= WHAT TO PRODUCE =
Give back exactly the lines of the entries below from the line with "left elbow: (293, 240)" to the line with "left back paw: (323, 293)", inclusive, and only those.

= PROVIDED INFORMATION =
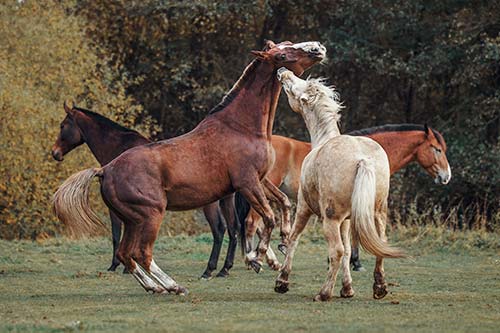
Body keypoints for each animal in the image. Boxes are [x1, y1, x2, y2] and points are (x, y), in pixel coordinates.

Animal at [50, 102, 240, 278]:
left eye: (62, 125)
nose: (55, 153)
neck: (117, 148)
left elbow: (116, 235)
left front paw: (117, 265)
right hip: (225, 200)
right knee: (232, 229)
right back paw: (224, 269)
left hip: (210, 204)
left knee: (219, 230)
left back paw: (210, 270)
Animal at [274, 68, 406, 302]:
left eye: (296, 86)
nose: (283, 71)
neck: (323, 140)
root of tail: (362, 159)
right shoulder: (346, 220)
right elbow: (347, 250)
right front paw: (347, 289)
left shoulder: (304, 208)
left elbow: (293, 240)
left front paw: (282, 281)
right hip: (377, 214)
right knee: (378, 244)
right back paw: (379, 287)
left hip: (330, 219)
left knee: (335, 250)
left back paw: (323, 293)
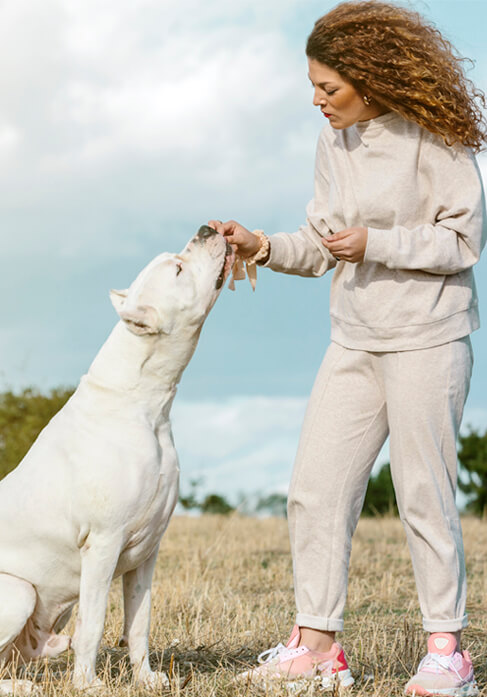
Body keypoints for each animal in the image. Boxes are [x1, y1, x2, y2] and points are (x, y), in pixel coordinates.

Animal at [0, 224, 234, 692]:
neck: (142, 403)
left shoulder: (147, 553)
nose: (206, 228)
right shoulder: (103, 545)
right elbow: (94, 623)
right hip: (18, 591)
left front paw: (147, 679)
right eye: (178, 269)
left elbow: (139, 622)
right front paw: (87, 685)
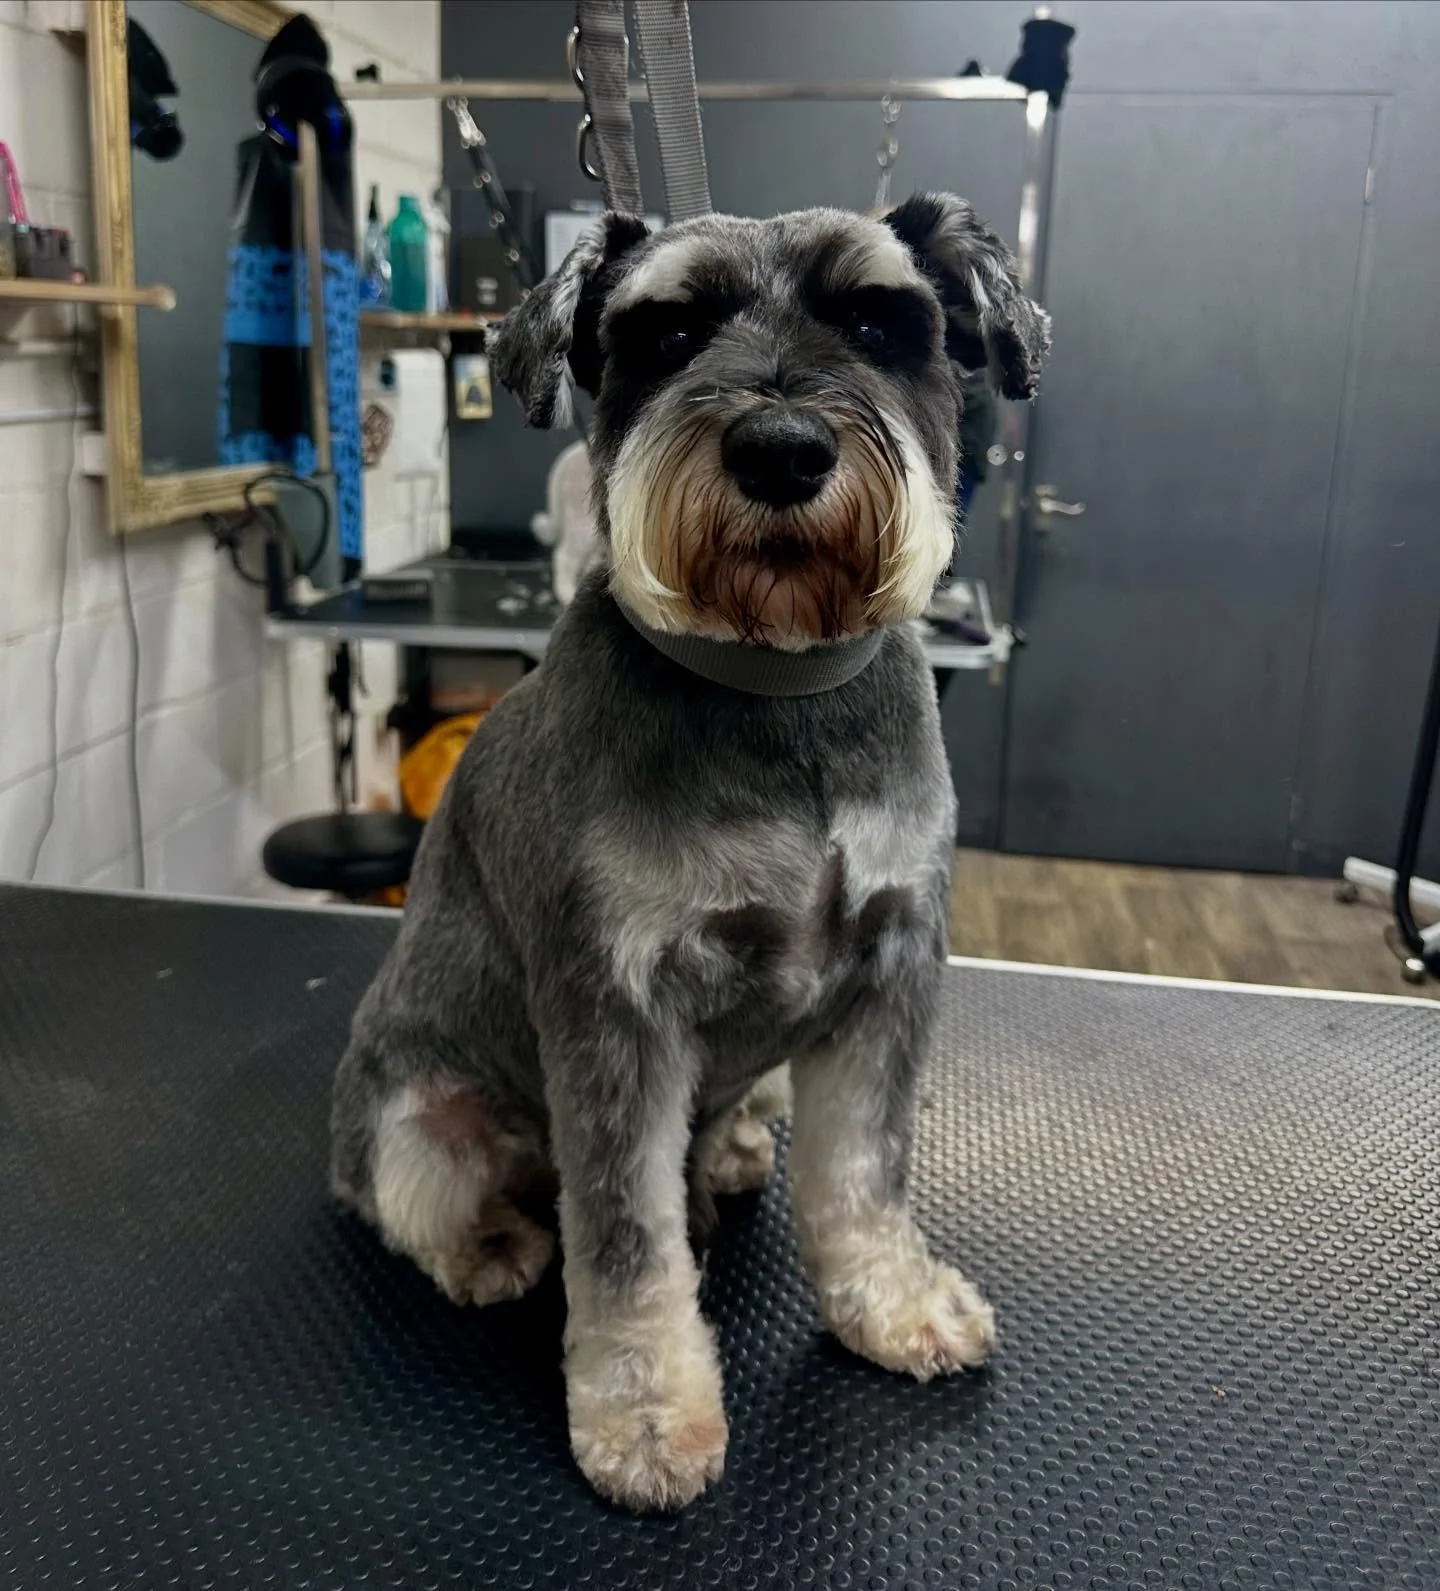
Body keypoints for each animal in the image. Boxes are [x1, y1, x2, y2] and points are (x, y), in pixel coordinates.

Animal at [330, 193, 1050, 1511]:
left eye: (880, 321)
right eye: (664, 334)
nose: (781, 449)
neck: (773, 686)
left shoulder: (890, 968)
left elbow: (865, 1167)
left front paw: (894, 1303)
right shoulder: (615, 1005)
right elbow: (625, 1235)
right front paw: (647, 1409)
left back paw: (733, 1149)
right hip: (418, 1113)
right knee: (422, 1195)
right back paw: (491, 1239)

= WORKED SOLUTION =
left elbow: (293, 240)
left front paw: (282, 281)
right hip: (377, 214)
right knee: (378, 244)
right back paw: (379, 287)
left hip: (330, 219)
left knee: (335, 250)
left back paw: (323, 293)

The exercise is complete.